In the film, The Prince apparently quotes that people who are afraid do not understand. Tarr too seems to be concerned with the notion of fear, ignorance and violence being stimulants of fascism and presents them as the three sides of a triangle with each one perpetuating the others. Being the Wong Kar Wai of monochrome, Tarr employs black and white colours extensively and in an expressionistic fashion to juggle with the ideas of ignorance and knowledge, fear and courage and war and peace. János’ shuttling between his desire to learn and the inertia imposed upon him by the townsfolk culminates in his witnessing of the inevitable streak of violence. In what may be one of the most effective and chilling depiction of violence in cinema, we see the rabid folks enter a hospital and put down its inhabitants. There is complete detachment by the camera which continues to track away as ever to leave a lump in your throat. It’s a sequence that is so stunningly choreographed that it almost deserves to be called beautiful despite its nature.

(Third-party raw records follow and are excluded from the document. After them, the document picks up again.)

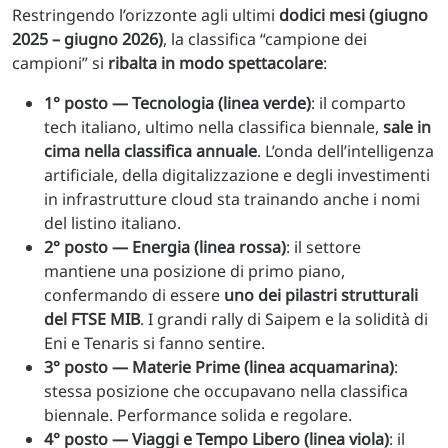
Restringendo l’orizzonte agli ultimi
dodici mesi (giugno
2025 – giugno 2026)
, la classifica “campione dei
campioni” si
ribalta in modo spettacolare
:
1° posto — Tecnologia (linea verde)
: il comparto
tech italiano, ultimo nella classifica biennale,
sale in
cima nella classifica annuale
. L’onda dell’intelligenza
artificiale, della digitalizzazione e degli investimenti
in infrastrutture cloud sta trainando anche i nomi
del listino italiano.
2° posto — Energia (linea rossa)
: il settore
mantiene una posizione di primo piano,
confermando di essere
uno dei pilastri strutturali
del FTSE MIB
. I grandi rally di Saipem e la solidità di
Eni e Tenaris si fanno sentire.
3° posto — Materie Prime (linea acquamarina)
:
stessa posizione che occupavano nella classifica
biennale. Performance solida e regolare.
4° posto — Viaggi e Tempo Libero (linea viola)
: il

More than the apparent issue of communication and the lack of it, The Wind Will Carry Us seeks to question the definition of communication. Sure, the protagonist Behzad (played to perfection by Behzad Dorani) does have a cellular phone and the speedy vehicle to move around, but what was the use of it all? He is shortsighted in more ways than one and seems to forget details that he had voluntarily gathered moments ago (Ironically, the villages consider him to be a telecommunications engineer!). The villagers, on the other hand, are scientifically handicapped but that seems to be utterly insignificant. They commute very easily, they have multiple paths to the same destination for easy or quick access and they seem to be able to even move vertically though the village using ladders and the serpentine alleys. They seem to know who lives where and at what distance a resource is to be found. This partly is reflected in their priorities in life and their attitudes towards it – gratefulness for the present and a reverence for the future.